Im Grand Palais Ephémère genannten Bauwerk sollen in den kommenden Jahren die Kunstmessen FIAC und PARIS PHOTO stattfinden, Reitturniere, die Modeschauen von Chanel und die olympischen Judo- und Ringerbewerbe. Beworben wird das Grand Palais Ephémère unter anderem damit, dass es sich „nach dem Vorbild der großen Weltausstellungen des 19. und 20. Jahrhunderts, perfekt in die Geschichte des Ortes“ einfüge, nachdem das Grand Palais ja zur Weltausstellung von 1900 errichtet worden war.
Das vorrangige Problem dürfte nun aus den notwendigen 8000 Quadratmeter einnehmenden Parkplätzen und Zufahrten im Bereich der Grünflächen des Marsfeldes entstanden sein. Anrainer und die Bürgermeisterin des siebenten Bezirks, Rachida Dati, werfen der Stadtverwaltung und den „Bauherren“ Staatliche französische Museen (Réunion des musées nationaux) vor, das Grand Palais Ephémère ohne weitere Absprache zu errichten. Ein Rechtsstreit, in dem auch die Verbauung der Grünflächen mit Blick auf den Eiffelturm behandelt wird, ist trotz der Bauarbeiten anhängig – und irgendwie sind wir an das Problem um den Canaletto-Blick und den Wiener Heumarkt erinnert.

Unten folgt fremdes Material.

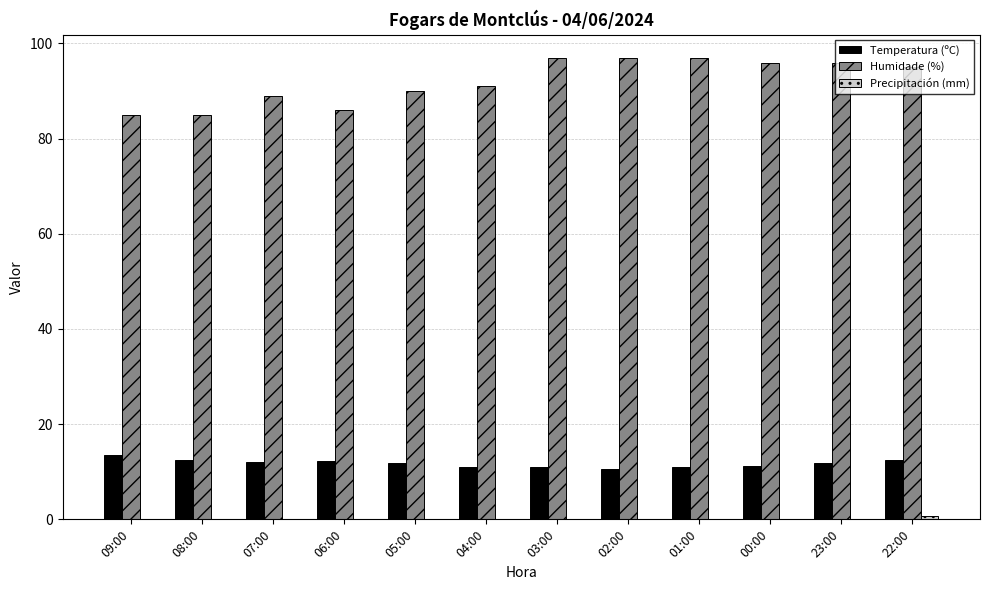

What is the total value across all series at 07:00?

101.0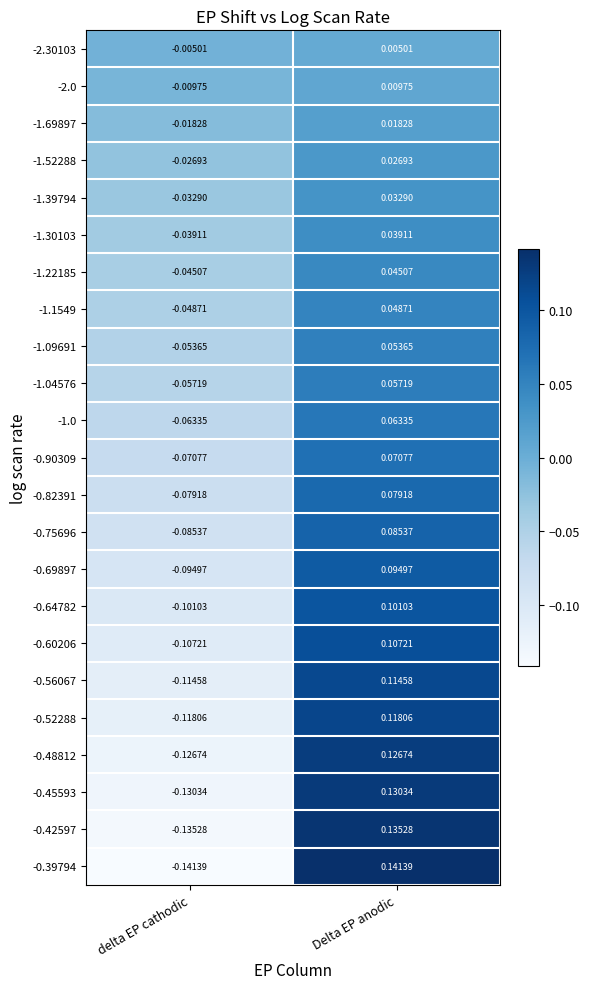

Count the number of categories in the chart.

2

Wenngleich es den Anrainern des Marsfeldes vor wenigen Jahren schon gelungen ist, den Blick frei zu halten und die Errichtung einer gläsernen Friedensmauer zu verhindern beziehungsweise die Aufstellung einer groß dimensionierten Plastik der Künstlerin Clara Halter, wird sich nun wohl das nationale Interesse durchsetzen. Wenn der Bau auch als „wiederverwendbar“ beschrieben wird, muss das zudem auch nicht heißen, er werde an einem anderen Ort wieder verwendet. Die Vedute wird hinkünftig wohl eine andere sein.